## EXERCISE AIM
Exact copies of all records below are needed.

BEGIN RECORDS PROVIDED

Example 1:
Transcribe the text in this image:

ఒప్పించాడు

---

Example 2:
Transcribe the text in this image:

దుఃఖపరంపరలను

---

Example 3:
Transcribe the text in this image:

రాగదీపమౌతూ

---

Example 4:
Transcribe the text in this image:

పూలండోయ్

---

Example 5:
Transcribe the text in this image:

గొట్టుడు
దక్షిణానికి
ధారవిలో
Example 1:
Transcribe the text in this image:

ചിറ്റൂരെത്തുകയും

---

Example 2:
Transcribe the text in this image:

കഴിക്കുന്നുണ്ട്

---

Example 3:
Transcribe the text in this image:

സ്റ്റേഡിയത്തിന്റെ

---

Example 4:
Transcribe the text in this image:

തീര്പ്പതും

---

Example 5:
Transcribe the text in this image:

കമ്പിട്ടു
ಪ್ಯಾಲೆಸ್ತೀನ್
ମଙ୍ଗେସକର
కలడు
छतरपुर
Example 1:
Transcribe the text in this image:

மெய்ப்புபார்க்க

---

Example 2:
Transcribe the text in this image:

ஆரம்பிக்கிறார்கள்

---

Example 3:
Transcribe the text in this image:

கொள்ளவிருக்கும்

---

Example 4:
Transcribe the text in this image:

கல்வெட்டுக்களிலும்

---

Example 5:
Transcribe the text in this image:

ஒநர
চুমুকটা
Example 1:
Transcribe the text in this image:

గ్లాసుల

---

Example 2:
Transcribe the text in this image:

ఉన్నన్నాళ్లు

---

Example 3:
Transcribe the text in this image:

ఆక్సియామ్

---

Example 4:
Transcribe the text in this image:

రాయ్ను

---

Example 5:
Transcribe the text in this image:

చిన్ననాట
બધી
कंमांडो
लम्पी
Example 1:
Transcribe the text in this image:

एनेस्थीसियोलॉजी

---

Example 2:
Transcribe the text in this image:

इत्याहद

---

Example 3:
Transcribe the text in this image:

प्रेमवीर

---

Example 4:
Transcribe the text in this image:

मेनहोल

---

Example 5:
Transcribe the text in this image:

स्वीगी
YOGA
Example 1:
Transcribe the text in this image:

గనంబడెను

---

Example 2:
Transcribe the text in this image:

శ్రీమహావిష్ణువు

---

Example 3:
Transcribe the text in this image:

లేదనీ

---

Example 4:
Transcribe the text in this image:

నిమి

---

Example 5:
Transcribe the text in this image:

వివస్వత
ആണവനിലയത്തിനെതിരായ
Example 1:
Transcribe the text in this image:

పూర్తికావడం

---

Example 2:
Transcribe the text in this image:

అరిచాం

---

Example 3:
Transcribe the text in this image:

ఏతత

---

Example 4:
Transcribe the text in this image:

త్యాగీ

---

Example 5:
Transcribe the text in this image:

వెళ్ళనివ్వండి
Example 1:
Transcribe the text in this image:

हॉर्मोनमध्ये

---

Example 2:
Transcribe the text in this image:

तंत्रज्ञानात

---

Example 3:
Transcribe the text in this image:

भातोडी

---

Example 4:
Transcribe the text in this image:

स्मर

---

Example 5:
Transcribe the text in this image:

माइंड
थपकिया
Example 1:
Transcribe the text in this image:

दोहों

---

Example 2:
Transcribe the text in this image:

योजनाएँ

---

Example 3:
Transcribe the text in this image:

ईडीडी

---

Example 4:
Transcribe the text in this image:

END RECORDS PROVIDED

## RESULT FOR THIS TASK
Example 1:
Transcribe the text in this image:

ఒప్పించాడు

---

Example 2:
Transcribe the text in this image:

దుఃఖపరంపరలను

---

Example 3:
Transcribe the text in this image:

రాగదీపమౌతూ

---

Example 4:
Transcribe the text in this image:

పూలండోయ్

---

Example 5:
Transcribe the text in this image:

గొట్టుడు
దక్షిణానికి
ధారవిలో
Example 1:
Transcribe the text in this image:

ചിറ്റൂരെത്തുകയും

---

Example 2:
Transcribe the text in this image:

കഴിക്കുന്നുണ്ട്

---

Example 3:
Transcribe the text in this image:

സ്റ്റേഡിയത്തിന്റെ

---

Example 4:
Transcribe the text in this image:

തീര്പ്പതും

---

Example 5:
Transcribe the text in this image:

കമ്പിട്ടു
ಪ್ಯಾಲೆಸ್ತೀನ್
ମଙ୍ଗେସକର
కలడు
छतरपुर
Example 1:
Transcribe the text in this image:

மெய்ப்புபார்க்க

---

Example 2:
Transcribe the text in this image:

ஆரம்பிக்கிறார்கள்

---

Example 3:
Transcribe the text in this image:

கொள்ளவிருக்கும்

---

Example 4:
Transcribe the text in this image:

கல்வெட்டுக்களிலும்

---

Example 5:
Transcribe the text in this image:

ஒநர
চুমুকটা
Example 1:
Transcribe the text in this image:

గ్లాసుల

---

Example 2:
Transcribe the text in this image:

ఉన్నన్నాళ్లు

---

Example 3:
Transcribe the text in this image:

ఆక్సియామ్

---

Example 4:
Transcribe the text in this image:

రాయ్ను

---

Example 5:
Transcribe the text in this image:

చిన్ననాట
બધી
कंमांडो
लम्पी
Example 1:
Transcribe the text in this image:

एनेस्थीसियोलॉजी

---

Example 2:
Transcribe the text in this image:

इत्याहद

---

Example 3:
Transcribe the text in this image:

प्रेमवीर

---

Example 4:
Transcribe the text in this image:

मेनहोल

---

Example 5:
Transcribe the text in this image:

स्वीगी
YOGA
Example 1:
Transcribe the text in this image:

గనంబడెను

---

Example 2:
Transcribe the text in this image:

శ్రీమహావిష్ణువు

---

Example 3:
Transcribe the text in this image:

లేదనీ

---

Example 4:
Transcribe the text in this image:

నిమి

---

Example 5:
Transcribe the text in this image:

వివస్వత
ആണവനിലയത്തിനെതിരായ
Example 1:
Transcribe the text in this image:

పూర్తికావడం

---

Example 2:
Transcribe the text in this image:

అరిచాం

---

Example 3:
Transcribe the text in this image:

ఏతత

---

Example 4:
Transcribe the text in this image:

త్యాగీ

---

Example 5:
Transcribe the text in this image:

వెళ్ళనివ్వండి
Example 1:
Transcribe the text in this image:

हॉर्मोनमध्ये

---

Example 2:
Transcribe the text in this image:

तंत्रज्ञानात

---

Example 3:
Transcribe the text in this image:

भातोडी

---

Example 4:
Transcribe the text in this image:

स्मर

---

Example 5:
Transcribe the text in this image:

माइंड
थपकिया
Example 1:
Transcribe the text in this image:

दोहों

---

Example 2:
Transcribe the text in this image:

योजनाएँ

---

Example 3:
Transcribe the text in this image:

ईडीडी

---

Example 4:
Transcribe the text in this image:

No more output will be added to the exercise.